DUBLIN (Reuters) - Allied Irish Banks (AIBG.I) has set aside a further 300 million euros ($331.53 million) to cover possible compensation owed to customers caught up in Ireland’s mortgage tracker scandal.
In a statement on Tuesday, the bank’s board said it had set aside the sum after acknowledging that “redress may be due to a previously identified group of customers who had an option of a prevailing tracker rate”.
More than 40,000 homeowners have been compensated by banks in recent years after regulators discovered mortgage lenders had systemically overcharged on home loans that should have been switched to cheaper rates.
AIB said it was in discussions with Ireland’s Central Bank with regard to potential appropriate treatment of this group of customers.
By the end of June last year, AIB had set aside 272 million euros to cover the cost of the tracker mortgage redress since the examination began in 2015 and said the process was materially complete.

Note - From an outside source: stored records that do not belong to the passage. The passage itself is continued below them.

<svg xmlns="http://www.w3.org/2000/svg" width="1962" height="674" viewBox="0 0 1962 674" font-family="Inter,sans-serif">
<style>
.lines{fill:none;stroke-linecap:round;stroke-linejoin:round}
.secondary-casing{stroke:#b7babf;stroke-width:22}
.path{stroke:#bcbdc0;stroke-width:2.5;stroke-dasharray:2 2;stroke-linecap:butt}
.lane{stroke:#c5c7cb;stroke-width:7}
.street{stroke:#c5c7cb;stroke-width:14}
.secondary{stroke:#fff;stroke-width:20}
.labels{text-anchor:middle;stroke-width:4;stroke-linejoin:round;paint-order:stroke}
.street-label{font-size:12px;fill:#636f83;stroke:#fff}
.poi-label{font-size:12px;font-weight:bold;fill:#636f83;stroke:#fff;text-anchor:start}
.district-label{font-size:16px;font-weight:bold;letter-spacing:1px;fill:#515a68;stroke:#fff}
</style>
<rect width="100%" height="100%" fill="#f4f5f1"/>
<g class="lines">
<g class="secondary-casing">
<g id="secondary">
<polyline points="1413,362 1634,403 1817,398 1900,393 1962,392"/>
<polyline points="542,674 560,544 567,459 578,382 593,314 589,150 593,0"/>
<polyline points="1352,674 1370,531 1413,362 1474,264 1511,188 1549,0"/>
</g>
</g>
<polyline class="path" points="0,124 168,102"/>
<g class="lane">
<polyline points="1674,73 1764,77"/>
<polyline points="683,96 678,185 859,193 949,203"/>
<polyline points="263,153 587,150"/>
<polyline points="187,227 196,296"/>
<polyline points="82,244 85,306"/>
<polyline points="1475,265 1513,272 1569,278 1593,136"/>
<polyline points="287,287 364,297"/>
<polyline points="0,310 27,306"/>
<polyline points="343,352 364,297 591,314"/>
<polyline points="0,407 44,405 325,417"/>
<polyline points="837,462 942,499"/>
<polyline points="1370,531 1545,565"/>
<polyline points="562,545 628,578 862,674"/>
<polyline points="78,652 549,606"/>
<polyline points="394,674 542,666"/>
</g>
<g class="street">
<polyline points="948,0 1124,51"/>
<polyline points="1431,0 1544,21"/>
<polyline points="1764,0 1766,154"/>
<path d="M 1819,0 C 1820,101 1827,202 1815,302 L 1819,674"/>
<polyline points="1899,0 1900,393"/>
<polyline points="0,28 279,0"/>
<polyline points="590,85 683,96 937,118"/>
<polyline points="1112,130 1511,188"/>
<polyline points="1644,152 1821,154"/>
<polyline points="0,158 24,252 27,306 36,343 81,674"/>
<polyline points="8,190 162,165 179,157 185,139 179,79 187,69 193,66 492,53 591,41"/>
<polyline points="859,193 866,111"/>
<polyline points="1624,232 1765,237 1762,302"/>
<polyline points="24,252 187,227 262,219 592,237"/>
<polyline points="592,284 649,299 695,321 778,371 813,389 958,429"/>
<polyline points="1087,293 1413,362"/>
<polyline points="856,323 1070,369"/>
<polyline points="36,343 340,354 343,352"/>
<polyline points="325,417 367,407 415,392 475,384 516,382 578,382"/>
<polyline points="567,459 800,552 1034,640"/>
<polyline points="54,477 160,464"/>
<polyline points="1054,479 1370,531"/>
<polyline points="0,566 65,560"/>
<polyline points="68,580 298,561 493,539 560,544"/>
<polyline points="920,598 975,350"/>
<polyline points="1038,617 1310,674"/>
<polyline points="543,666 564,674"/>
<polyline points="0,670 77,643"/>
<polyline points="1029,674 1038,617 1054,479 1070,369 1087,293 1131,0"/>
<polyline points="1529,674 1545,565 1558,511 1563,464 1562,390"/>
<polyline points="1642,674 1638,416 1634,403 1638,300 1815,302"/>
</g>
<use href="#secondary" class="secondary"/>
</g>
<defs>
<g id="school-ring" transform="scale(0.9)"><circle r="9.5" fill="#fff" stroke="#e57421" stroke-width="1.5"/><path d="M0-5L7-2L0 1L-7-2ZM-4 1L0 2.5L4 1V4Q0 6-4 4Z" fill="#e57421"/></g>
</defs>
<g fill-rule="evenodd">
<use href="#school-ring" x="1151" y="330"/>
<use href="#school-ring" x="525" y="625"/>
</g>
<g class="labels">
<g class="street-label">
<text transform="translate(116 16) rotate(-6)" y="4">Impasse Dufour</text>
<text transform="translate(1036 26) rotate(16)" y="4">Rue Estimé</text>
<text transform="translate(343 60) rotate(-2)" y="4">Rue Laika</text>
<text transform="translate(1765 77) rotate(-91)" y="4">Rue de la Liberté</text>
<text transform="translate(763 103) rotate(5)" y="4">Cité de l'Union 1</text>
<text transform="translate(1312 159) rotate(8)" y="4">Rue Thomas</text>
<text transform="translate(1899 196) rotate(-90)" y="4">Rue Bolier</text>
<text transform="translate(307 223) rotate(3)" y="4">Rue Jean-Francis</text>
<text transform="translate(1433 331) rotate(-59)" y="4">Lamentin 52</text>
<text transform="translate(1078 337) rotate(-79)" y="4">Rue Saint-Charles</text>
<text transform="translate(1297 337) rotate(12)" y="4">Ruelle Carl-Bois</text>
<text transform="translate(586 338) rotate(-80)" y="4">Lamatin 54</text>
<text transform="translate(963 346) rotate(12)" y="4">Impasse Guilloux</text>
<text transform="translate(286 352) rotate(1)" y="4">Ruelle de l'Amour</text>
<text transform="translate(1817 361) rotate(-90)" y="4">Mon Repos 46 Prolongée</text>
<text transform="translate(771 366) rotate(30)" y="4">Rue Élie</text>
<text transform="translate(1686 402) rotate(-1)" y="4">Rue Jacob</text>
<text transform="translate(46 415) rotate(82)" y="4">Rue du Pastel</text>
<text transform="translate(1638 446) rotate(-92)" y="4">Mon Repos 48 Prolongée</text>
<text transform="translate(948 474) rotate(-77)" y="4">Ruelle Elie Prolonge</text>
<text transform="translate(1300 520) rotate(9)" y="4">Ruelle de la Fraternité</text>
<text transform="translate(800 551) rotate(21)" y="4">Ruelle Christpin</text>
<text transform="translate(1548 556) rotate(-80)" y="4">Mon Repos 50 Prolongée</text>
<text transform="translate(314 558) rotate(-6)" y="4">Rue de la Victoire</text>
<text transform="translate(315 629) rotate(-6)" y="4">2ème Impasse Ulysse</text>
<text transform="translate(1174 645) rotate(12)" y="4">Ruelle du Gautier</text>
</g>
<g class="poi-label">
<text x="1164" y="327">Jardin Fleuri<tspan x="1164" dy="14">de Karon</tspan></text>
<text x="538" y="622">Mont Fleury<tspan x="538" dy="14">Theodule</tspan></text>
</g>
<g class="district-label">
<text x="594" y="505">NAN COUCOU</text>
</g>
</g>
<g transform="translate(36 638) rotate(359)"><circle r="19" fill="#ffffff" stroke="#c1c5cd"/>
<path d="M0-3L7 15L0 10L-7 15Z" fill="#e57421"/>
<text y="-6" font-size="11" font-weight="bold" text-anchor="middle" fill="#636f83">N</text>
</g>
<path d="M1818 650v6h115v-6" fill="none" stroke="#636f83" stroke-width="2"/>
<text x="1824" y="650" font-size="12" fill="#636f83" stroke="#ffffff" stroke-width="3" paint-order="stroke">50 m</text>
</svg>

The 300 million euro provision will be taken in the bank’s 2019 financial results, it said.
In Tuesday’s statement, AIB also announced that it expects to propose an ordinary dividend in line with its range of between 40-60% of attributable earnings, subject to regulatory approval.
The bank said its CET1 capital ratio - a measure of financial strength - was in excess of 16% at 31 December 2019.